What they specialise in
Both RealVision and SOUNDS include perceptual quality as a central theme, reflecting B&O's product-driven interest in how humans perceive sound and image fidelity.
RealVision addresses HDR and light field image processing; SOUNDS covers speech and audio processing — together spanning both modalities B&O products handle.
SOUNDS explicitly combines wireless sensor networks, IoT, and human-machine communication with audio, pointing toward connected smart speaker and home audio scenarios.
RealVision (2018–2022) focused on HDR and light field images — relevant to B&O's television product line — but this thread was not continued in the subsequent project.
How they've shifted over time
In the earlier project (RealVision, 2018), B&O's H2020 engagement centered on the visual side of perceptual quality — HDR rendering, light field imaging, and how humans experience hyperrealistic displays. By 2021, with SOUNDS, the focus shifted decisively toward audio: spatial sound, microphone and loudspeaker array design, wireless audio networks, and human-machine audio communication. The shift likely reflects both the maturation of their visual research interests and growing strategic priority of connected, networked audio in the smart home and premium streaming markets.

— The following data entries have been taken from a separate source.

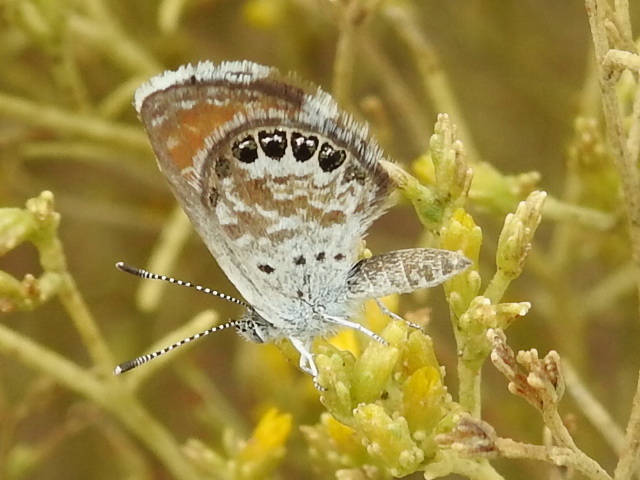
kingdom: Animalia
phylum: Arthropoda
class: Insecta
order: Lepidoptera
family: Lycaenidae
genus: Brephidium
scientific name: Brephidium exilis
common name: Pygmy blue
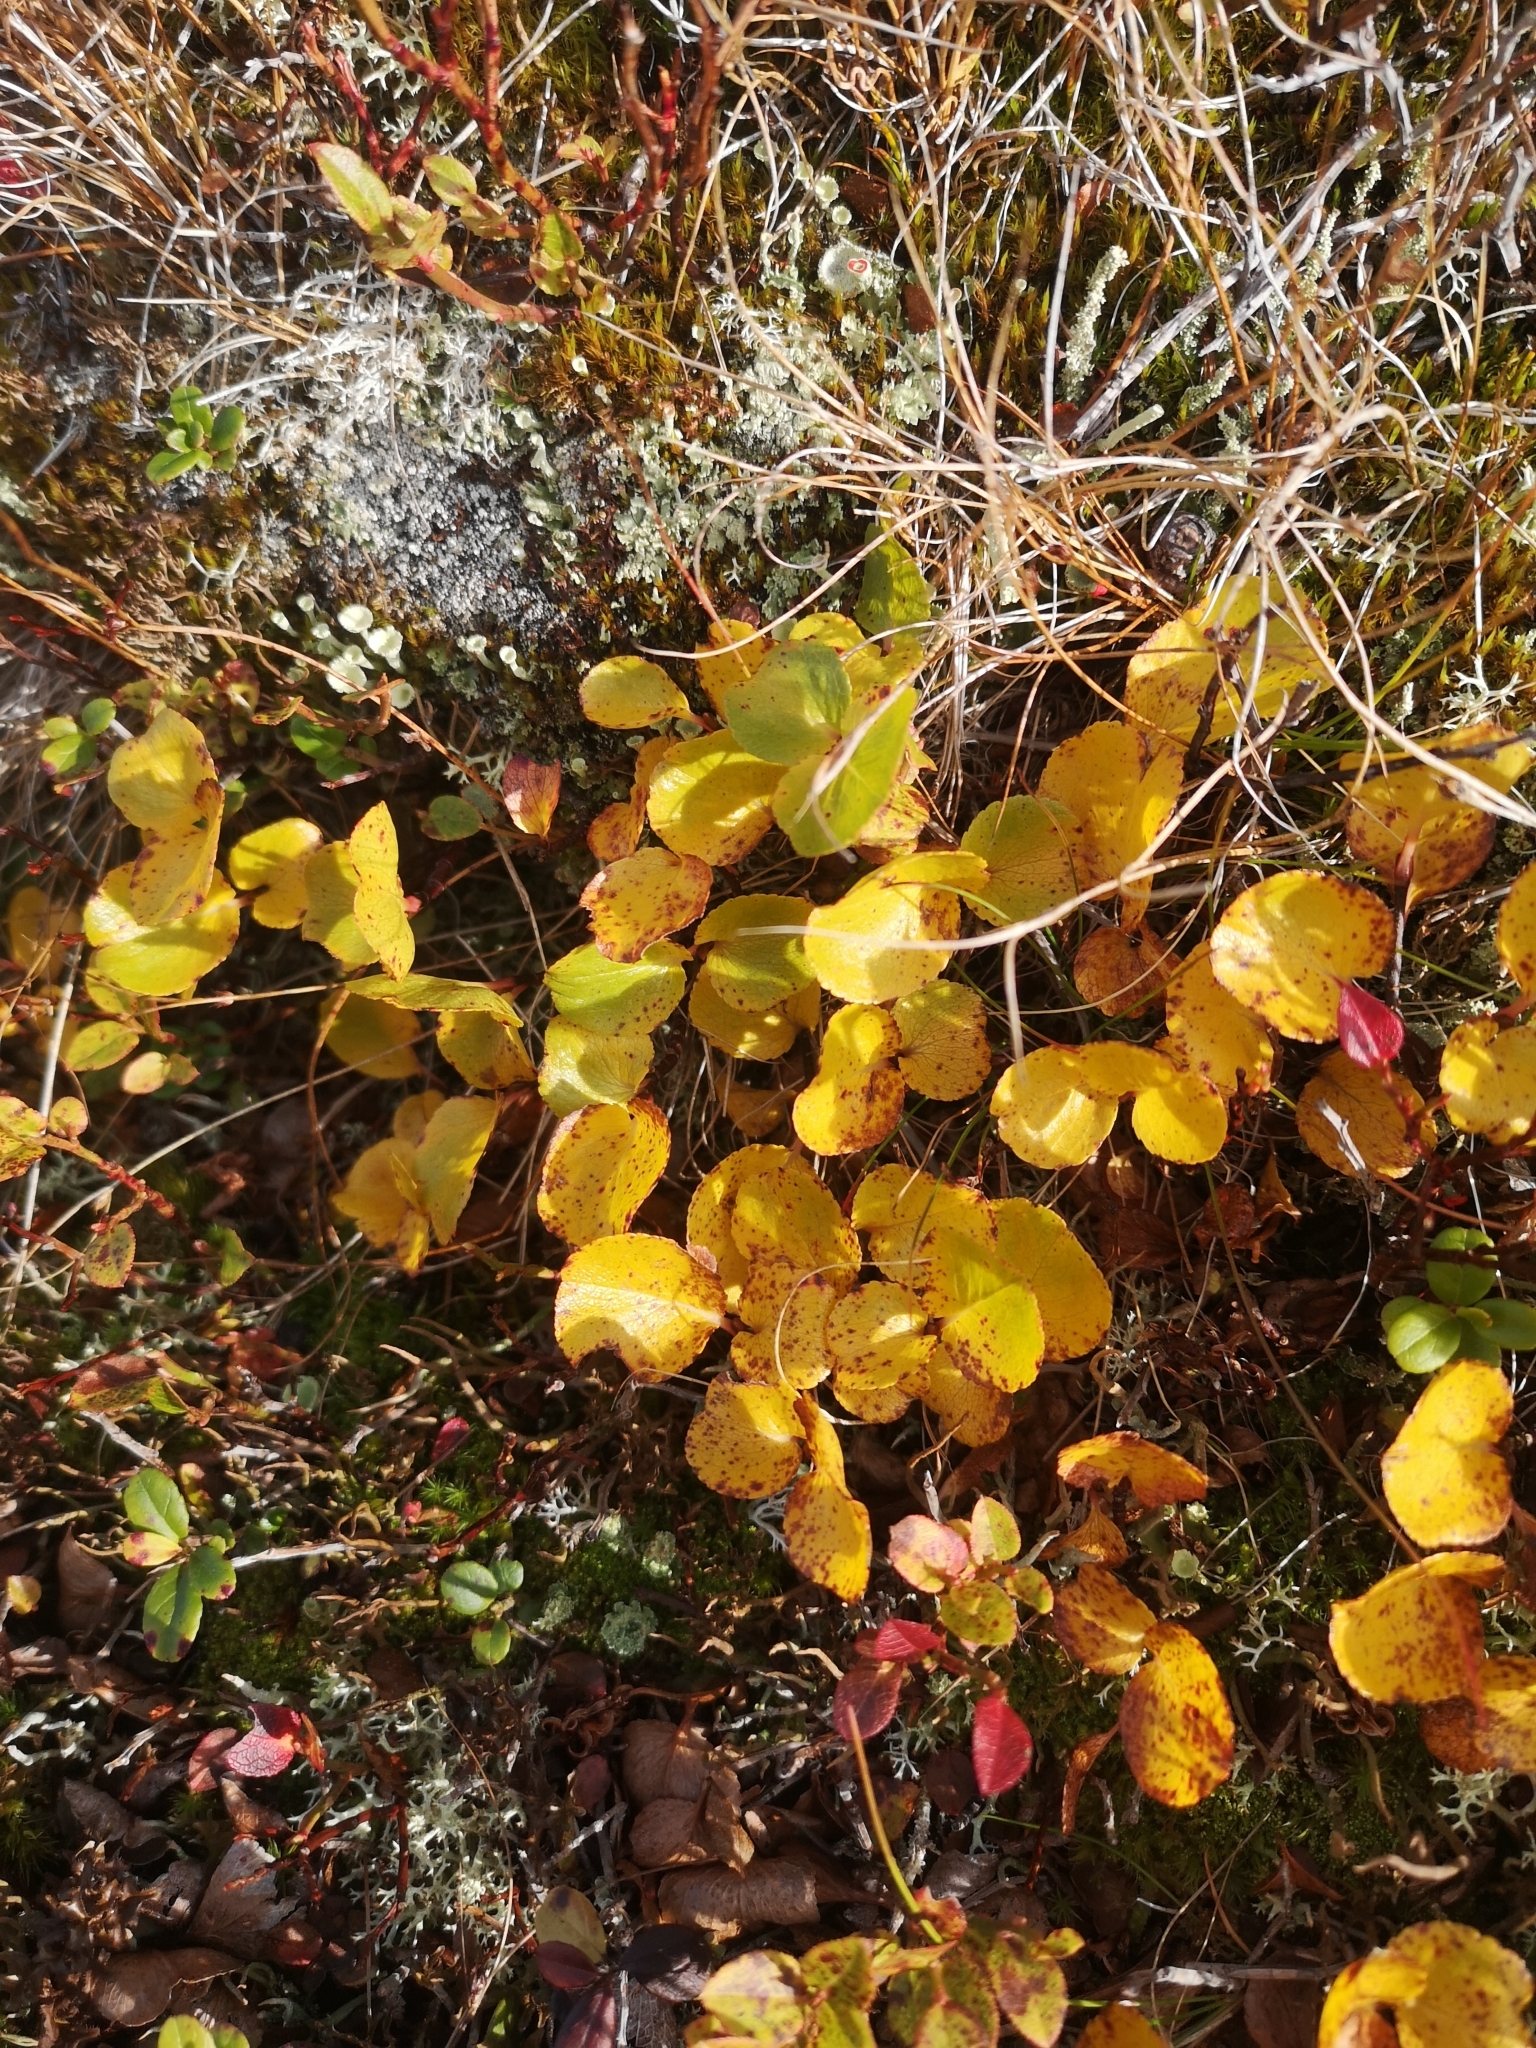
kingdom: Plantae
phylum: Tracheophyta
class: Magnoliopsida
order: Fagales
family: Betulaceae
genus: Betula
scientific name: Betula nana
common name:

B&O is moving toward intelligent, network-connected audio — microphone arrays, wireless sensors, IoT integration — suggesting future collaboration potential sits at the intersection of acoustic engineering, embedded signal processing, and smart home audio.
How they like to work
Bang & Olufsen participates exclusively as an industry partner in MSCA Innovative Training Networks — they never lead consortia but contribute industry mentorship, product context, and applied validation to academic-led training programmes. With 29 unique partners across 7 countries from just 2 projects, they are embedded in broad, multi-institutional consortia typical of ITN structures rather than bilateral arrangements. Working with them means gaining access to a respected industry voice in audio-visual quality research, with the expectation that B&O shapes research questions through real product requirements rather than through administrative leadership.
B&O has connected with 29 distinct consortium partners across 7 countries through just 2 projects — a wide network relative to their small H2020 footprint, a direct result of the large, multi-partner ITN format. Their network is European in scope with no indication of geographic concentration.
What sets them apart
Bang & Olufsen is one of the very few luxury consumer electronics companies participating directly in EU research training networks, which makes them unusual in a landscape dominated by universities and SMEs. They offer something most academic partners cannot: a decades-long, product-validated understanding of how consumers perceive audio and visual quality at the high end of the market. For consortium builders, they are a credible industry anchor that lends real-world commercial relevance to perceptual audio-visual research.
Highlights from their portfolio
- SOUNDSThe larger of the two projects (EUR 297,522) and the most recent (2021–2025), covering the full stack from microphone arrays and wireless sensor networks to auditory perception and IoT — directly mapping to B&O's connected speaker product strategy.
- RealVisionB&O's entry into H2020 research, focused on hyperrealistic imaging and HDR — an unusual topic for an audio brand, revealing a broader perceptual quality research agenda that extends beyond sound.